→ Task:
Copy each line of the data below in which the word "free" can be found.

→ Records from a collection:
-------

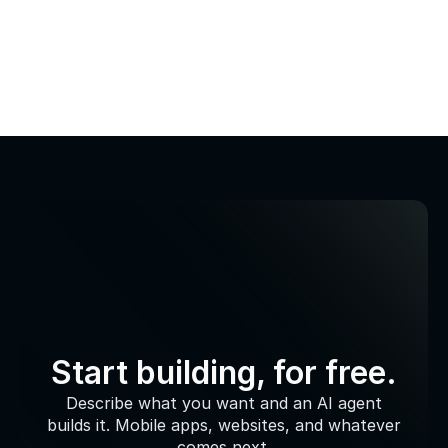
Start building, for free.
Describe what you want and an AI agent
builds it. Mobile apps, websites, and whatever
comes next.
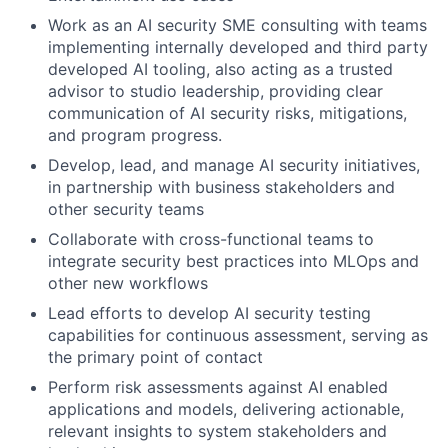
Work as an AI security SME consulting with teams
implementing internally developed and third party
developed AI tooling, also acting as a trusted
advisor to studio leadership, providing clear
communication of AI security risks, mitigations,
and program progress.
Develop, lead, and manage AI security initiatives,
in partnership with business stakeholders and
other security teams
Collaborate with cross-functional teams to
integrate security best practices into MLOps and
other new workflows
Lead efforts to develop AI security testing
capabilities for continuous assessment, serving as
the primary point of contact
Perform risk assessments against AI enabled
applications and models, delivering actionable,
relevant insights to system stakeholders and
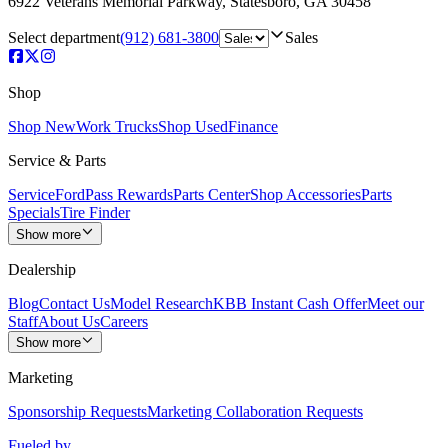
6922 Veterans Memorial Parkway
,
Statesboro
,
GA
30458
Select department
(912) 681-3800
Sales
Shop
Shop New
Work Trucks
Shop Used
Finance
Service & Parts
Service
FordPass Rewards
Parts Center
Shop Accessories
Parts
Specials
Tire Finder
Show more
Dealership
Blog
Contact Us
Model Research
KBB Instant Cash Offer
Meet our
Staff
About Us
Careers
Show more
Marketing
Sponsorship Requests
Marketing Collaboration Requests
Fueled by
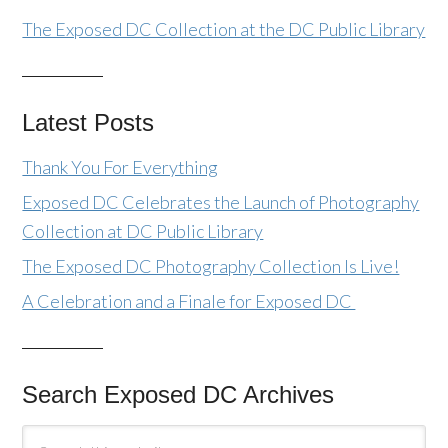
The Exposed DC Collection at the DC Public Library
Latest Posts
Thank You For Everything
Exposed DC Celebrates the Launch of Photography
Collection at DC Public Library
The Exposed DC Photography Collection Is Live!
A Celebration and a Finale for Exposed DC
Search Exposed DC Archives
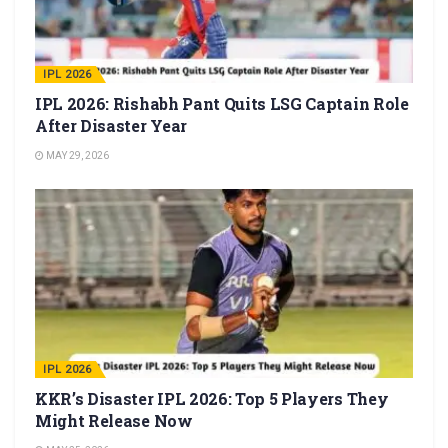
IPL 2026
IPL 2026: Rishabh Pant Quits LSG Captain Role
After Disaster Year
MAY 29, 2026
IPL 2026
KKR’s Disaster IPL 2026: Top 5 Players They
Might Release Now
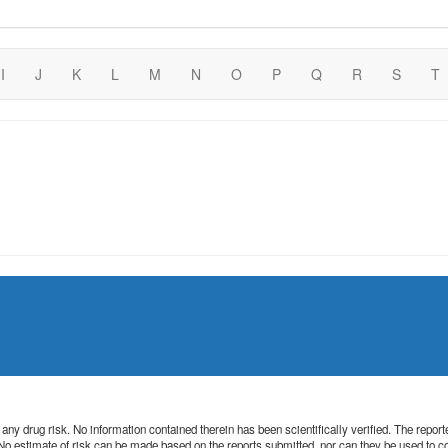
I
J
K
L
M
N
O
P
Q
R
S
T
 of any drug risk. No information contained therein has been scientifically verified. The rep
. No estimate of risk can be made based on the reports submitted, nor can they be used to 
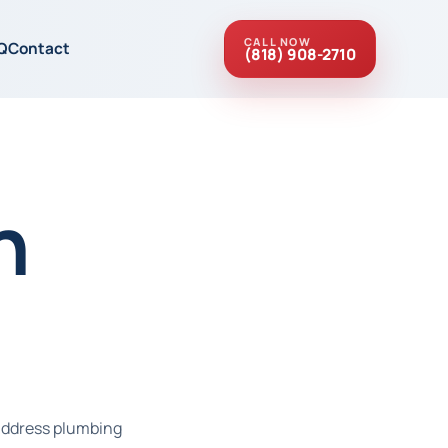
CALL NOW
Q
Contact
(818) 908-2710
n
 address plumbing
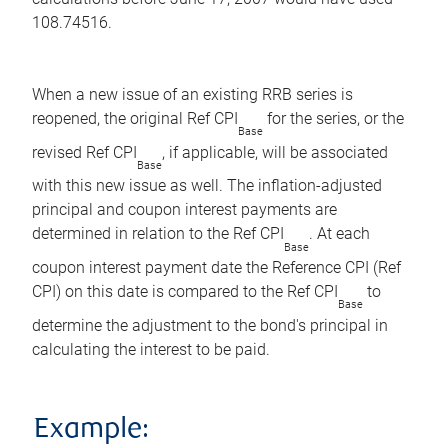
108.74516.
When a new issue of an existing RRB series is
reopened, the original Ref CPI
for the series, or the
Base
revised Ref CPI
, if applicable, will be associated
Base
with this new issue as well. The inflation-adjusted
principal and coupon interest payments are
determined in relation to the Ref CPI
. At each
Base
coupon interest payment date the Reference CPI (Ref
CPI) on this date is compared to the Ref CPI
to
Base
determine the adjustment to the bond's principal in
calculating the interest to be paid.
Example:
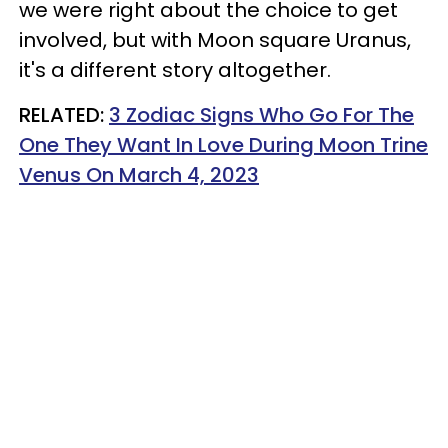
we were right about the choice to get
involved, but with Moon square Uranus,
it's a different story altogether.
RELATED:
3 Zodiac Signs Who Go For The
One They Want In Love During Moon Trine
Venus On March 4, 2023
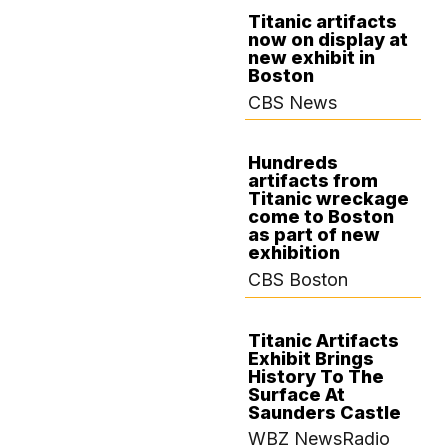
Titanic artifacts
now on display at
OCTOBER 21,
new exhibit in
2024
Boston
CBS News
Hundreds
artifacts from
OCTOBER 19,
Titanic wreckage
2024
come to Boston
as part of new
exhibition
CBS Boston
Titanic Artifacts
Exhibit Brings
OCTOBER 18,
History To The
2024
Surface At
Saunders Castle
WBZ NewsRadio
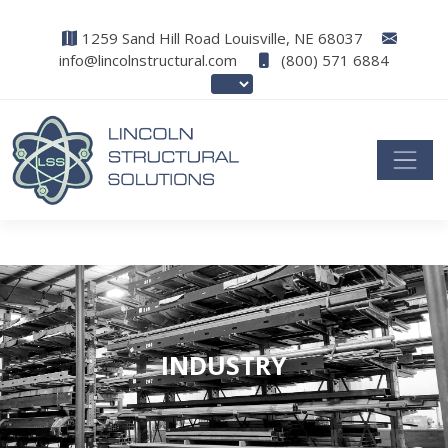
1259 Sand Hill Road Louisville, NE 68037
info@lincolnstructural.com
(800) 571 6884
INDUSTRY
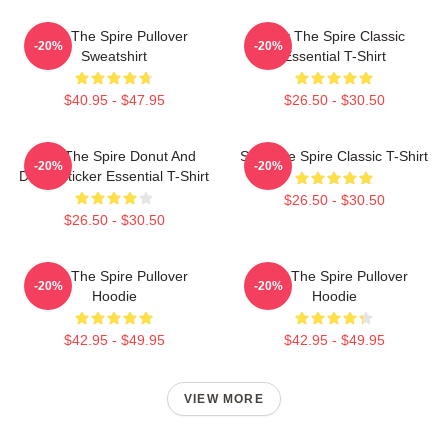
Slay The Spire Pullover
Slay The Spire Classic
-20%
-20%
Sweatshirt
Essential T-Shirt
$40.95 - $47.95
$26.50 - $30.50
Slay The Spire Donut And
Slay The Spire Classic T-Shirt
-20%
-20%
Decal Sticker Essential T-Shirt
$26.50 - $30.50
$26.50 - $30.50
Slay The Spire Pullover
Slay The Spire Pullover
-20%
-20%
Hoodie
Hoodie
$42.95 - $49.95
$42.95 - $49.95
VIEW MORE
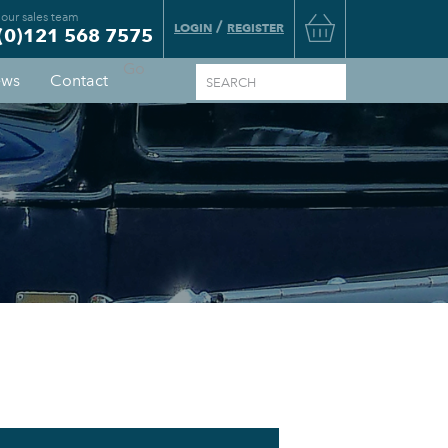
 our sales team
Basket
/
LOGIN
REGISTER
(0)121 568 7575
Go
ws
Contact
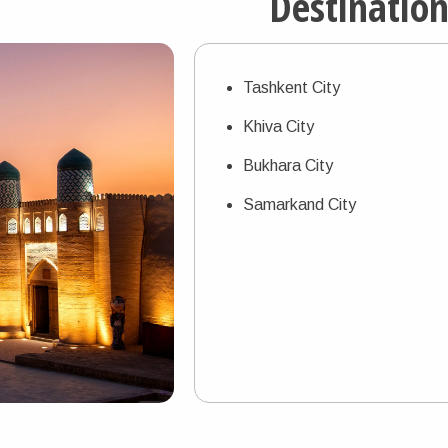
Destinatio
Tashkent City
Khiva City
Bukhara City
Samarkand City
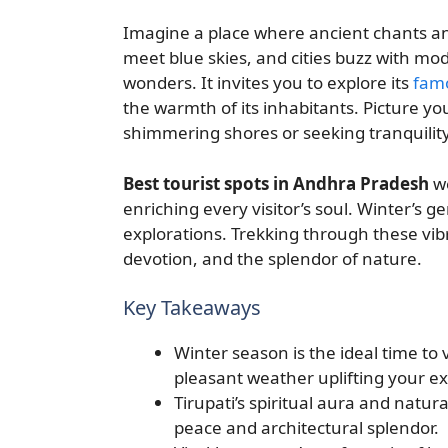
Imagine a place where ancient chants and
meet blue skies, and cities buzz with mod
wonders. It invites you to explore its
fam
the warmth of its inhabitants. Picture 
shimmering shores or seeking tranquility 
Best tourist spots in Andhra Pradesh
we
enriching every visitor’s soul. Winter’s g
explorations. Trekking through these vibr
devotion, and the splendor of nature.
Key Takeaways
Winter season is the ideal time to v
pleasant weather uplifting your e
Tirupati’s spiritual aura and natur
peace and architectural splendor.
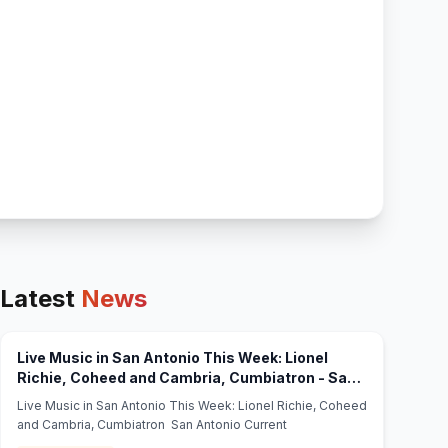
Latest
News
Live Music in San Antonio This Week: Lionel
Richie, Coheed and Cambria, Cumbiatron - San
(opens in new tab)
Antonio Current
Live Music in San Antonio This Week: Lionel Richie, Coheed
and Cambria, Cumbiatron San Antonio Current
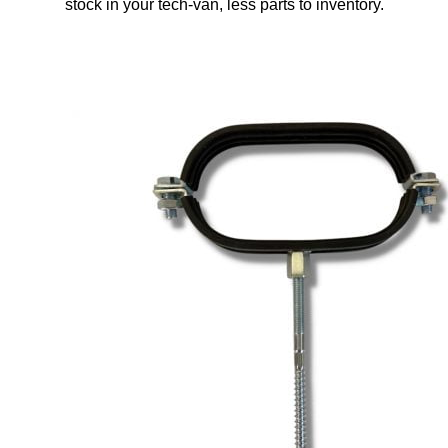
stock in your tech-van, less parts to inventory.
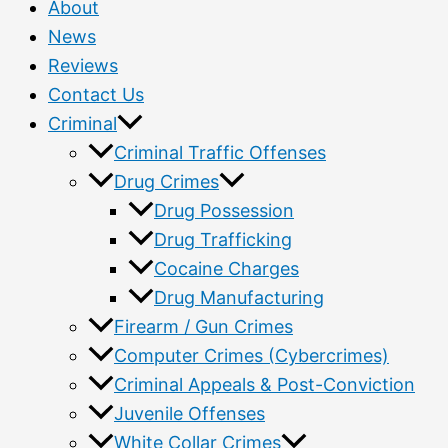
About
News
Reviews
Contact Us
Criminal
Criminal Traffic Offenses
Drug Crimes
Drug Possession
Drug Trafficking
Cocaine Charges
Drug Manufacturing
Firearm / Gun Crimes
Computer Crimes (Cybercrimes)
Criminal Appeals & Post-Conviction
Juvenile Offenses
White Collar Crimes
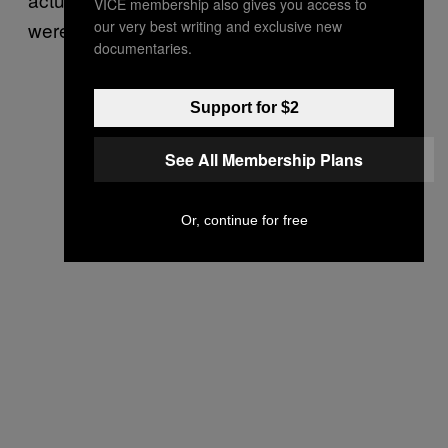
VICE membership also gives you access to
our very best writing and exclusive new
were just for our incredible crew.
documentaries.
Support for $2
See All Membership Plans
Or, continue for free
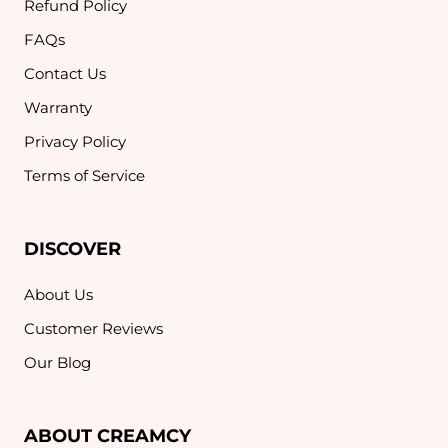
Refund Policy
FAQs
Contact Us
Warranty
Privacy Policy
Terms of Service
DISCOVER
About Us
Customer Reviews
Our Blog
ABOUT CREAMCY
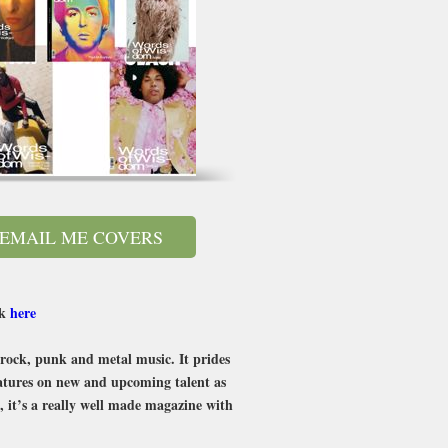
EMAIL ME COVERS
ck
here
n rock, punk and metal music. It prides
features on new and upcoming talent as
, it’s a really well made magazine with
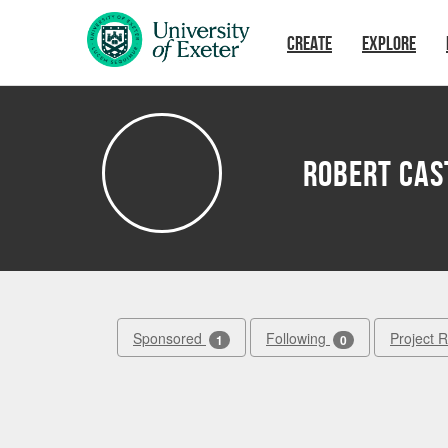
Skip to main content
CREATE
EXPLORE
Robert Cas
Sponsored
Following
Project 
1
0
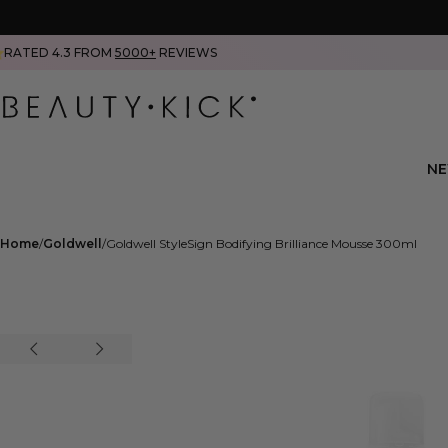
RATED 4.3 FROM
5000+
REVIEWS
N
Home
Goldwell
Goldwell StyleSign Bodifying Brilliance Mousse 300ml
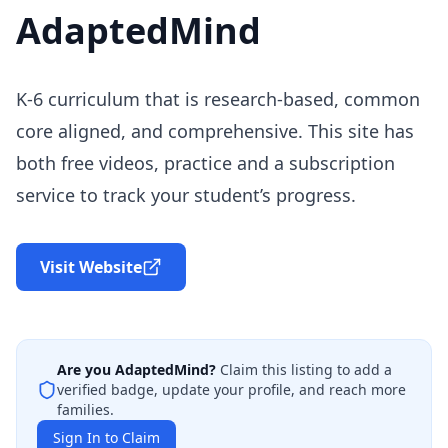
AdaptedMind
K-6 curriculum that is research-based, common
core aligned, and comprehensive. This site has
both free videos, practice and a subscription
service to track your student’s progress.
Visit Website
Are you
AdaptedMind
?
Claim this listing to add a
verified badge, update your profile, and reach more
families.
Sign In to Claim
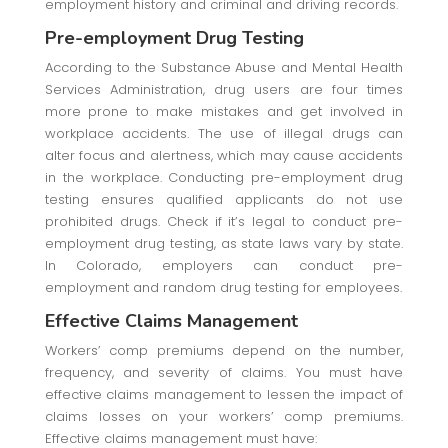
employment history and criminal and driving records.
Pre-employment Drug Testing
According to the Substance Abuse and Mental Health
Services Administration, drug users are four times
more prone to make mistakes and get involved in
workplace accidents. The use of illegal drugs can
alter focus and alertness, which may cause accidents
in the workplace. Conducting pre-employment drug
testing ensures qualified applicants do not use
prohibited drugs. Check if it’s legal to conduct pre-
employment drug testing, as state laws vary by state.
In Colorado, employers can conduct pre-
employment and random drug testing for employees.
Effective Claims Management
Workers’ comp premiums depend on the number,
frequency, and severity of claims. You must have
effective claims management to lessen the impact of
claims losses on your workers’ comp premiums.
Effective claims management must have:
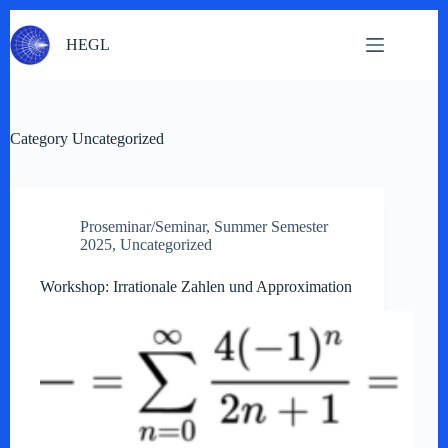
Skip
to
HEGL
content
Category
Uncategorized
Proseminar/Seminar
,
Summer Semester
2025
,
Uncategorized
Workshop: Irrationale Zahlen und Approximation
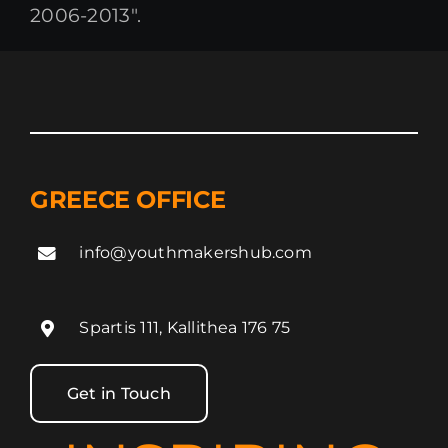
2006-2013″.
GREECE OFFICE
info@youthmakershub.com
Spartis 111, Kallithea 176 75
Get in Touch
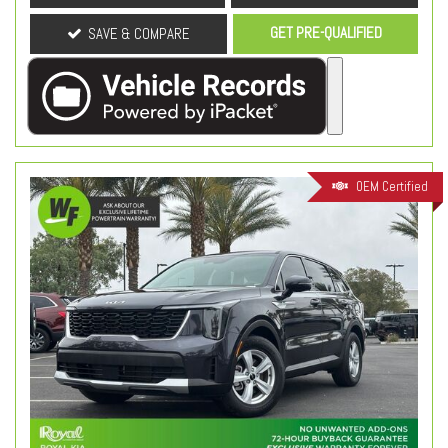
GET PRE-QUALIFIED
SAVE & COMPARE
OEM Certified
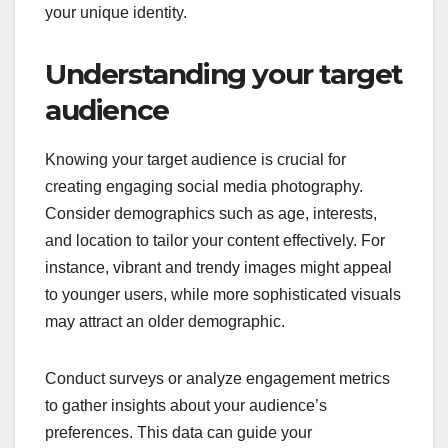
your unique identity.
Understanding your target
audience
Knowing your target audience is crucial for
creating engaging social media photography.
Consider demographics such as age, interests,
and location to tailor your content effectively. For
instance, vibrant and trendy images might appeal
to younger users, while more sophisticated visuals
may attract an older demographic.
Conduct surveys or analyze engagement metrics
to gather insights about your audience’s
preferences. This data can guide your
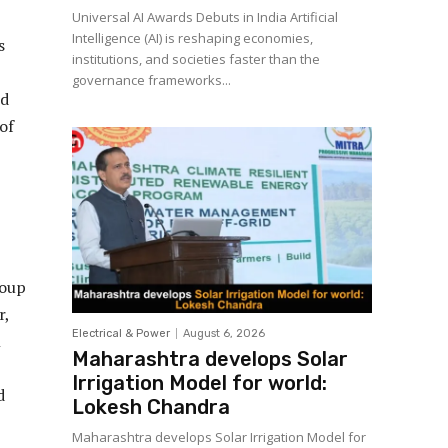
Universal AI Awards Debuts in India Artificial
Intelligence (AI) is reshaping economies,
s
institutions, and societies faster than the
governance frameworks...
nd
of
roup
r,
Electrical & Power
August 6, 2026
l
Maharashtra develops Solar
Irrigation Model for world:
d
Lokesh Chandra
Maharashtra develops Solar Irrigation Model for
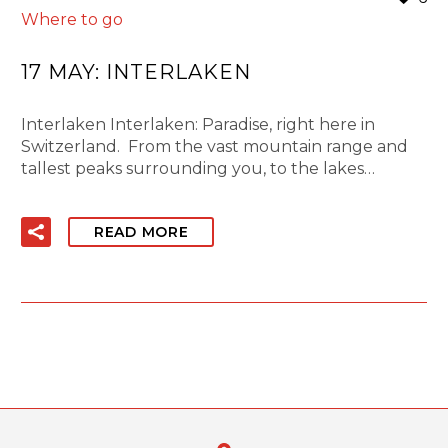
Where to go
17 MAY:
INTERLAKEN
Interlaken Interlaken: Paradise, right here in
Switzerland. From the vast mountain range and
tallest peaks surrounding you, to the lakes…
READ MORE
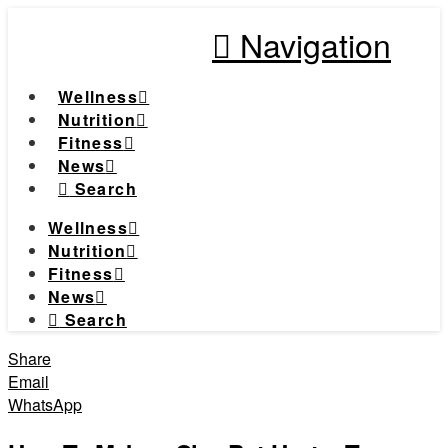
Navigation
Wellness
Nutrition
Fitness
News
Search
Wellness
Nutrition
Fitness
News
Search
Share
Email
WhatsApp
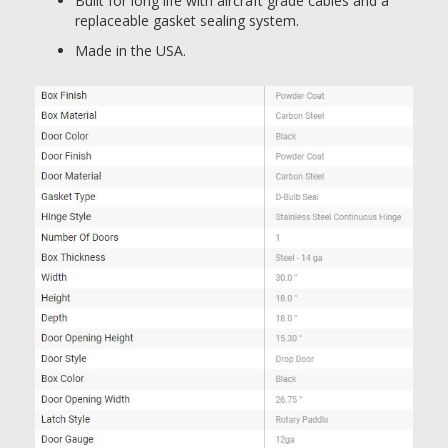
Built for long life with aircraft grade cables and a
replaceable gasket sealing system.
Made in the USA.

-------

→ Solution below:
Start building, for free.
Or, continue for free
both free videos, practice and a subscription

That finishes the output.